*Document passage*:
· · · ·

Filippo Oliana

Personal information
- Date of birth: 30 June 1999 (age 27)
- Place of birth: Genoa, Italy
- Height: 1.83 m (6 ft 0 in)
- Position: Defender

Team information
- Current team: Carrarese
- Number: 6

Youth career
- 0000–2018: Sampdoria

Senior career*
- Years: Team / Apps / (Gls)
- 2018–2019: Sampdoria / 0 / (0)
- 2018–2019: → Albissola (loan) / 26 / (0)
- 2019–2020: Rimini / 8 / (0)
- 2020: Monopoli / 0 / (0)
- 2020–2022: Nuova Florida / 52 / (0)
- 2022–2024: Sestri Levante / 75 / (2)
- 2024–: Carrarese / 46 / (1)

= Filippo Oliana =

Italian footballer

Filippo Oliana (born 30 June 1999) is an Italian footballer who plays for club Carrarese.

· · · ·

*Task list*:
a - In the profile of the footballer, change "Sampdoria" to "UC Sampdoria" and give the passage between "Team information" and "(loan) / 26 / (0)", inclusive.
b - Carry on the profile of Filippo Oliana from its last sentence.
Nothing here depends on the records.

· · · ·

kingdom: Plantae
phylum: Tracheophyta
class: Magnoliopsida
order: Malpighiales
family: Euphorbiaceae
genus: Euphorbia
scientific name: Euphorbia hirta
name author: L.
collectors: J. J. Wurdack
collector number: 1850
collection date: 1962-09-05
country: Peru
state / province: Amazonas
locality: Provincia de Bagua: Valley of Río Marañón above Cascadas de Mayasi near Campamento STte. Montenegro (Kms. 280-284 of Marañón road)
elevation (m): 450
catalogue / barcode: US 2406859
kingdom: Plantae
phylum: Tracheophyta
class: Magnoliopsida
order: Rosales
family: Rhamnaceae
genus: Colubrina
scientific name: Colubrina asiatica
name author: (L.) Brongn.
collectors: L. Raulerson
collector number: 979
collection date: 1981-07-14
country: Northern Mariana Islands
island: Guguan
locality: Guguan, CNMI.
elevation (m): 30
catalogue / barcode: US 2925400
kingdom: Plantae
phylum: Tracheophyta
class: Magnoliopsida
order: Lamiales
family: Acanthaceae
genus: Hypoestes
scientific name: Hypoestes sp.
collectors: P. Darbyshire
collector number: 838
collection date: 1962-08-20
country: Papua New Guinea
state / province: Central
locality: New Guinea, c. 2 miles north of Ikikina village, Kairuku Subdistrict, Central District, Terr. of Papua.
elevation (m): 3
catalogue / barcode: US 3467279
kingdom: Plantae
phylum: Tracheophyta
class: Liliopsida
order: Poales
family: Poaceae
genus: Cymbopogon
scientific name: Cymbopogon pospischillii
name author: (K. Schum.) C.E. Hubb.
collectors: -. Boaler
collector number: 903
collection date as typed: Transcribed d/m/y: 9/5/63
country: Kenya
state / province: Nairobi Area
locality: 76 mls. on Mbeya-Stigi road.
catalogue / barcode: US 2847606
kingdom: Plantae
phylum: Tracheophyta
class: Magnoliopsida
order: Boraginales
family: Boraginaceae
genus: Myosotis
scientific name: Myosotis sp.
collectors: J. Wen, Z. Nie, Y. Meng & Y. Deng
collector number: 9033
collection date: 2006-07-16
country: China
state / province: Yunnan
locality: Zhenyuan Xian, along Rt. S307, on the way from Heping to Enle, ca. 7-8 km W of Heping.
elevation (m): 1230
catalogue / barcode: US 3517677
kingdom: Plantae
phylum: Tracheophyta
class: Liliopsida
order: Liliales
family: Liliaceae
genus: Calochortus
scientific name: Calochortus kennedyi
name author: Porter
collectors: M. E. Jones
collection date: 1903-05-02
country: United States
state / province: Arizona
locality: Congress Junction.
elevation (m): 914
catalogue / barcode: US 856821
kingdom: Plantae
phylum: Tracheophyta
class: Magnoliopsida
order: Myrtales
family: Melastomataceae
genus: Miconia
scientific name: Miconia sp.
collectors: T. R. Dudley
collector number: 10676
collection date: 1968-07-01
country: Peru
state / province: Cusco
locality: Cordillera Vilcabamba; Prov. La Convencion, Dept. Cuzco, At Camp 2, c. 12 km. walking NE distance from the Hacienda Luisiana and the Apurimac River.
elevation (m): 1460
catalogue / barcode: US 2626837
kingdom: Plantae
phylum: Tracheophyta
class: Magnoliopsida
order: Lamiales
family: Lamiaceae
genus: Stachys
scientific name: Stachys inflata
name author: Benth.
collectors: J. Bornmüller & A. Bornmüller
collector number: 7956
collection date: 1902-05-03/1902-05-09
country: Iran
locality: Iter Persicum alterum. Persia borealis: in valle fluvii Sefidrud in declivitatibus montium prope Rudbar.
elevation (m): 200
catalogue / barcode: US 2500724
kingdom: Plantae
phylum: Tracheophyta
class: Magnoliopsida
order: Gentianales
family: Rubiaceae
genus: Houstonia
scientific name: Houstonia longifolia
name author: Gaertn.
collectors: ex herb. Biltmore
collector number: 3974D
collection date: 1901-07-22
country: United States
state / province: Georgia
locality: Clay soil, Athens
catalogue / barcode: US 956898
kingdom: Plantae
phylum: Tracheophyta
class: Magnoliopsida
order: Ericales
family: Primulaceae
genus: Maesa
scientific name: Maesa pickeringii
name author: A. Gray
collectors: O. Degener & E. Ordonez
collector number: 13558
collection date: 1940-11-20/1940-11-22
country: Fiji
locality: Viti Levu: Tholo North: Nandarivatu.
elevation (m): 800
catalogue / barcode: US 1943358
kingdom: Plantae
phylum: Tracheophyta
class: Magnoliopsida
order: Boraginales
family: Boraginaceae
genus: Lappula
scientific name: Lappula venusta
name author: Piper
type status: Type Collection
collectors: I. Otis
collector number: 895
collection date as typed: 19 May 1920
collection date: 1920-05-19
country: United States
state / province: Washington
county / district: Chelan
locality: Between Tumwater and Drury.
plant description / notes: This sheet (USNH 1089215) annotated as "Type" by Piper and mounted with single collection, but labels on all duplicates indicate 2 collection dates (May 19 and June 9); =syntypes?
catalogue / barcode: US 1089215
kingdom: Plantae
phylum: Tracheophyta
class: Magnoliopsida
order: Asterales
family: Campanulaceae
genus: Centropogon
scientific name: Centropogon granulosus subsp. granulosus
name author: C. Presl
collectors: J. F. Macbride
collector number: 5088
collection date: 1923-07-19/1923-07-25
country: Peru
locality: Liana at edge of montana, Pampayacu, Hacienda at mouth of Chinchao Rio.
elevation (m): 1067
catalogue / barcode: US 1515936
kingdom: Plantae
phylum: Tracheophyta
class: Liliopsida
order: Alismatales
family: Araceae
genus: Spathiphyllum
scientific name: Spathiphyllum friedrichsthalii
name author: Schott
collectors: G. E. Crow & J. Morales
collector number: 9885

· · · ·

*Results of the exercise*:
a -
Team information
- Current team: Carrarese
- Number: 6

Youth career
- 0000–2018: UC Sampdoria

Senior career*
- Years: Team / Apps / (Gls)
- 2018–2019: UC Sampdoria / 0 / (0)
- 2018–2019: → Albissola (loan) / 26 / (0)

b -
==Club career==
He is a product of Sampdoria youth teams and started playing for their Under-19 squad in the 2016–17 season.

On 11 July 2018, he joined Serie C club Albissola on a season-long loan. He made his Serie C debut for Albissola on 4 November 2018 in a game against Carrarese as a starter.

On 29 January 2020, he moved to Monopoli until the end of the season.

On 13 July 2024, Oliana signed with Carrarese.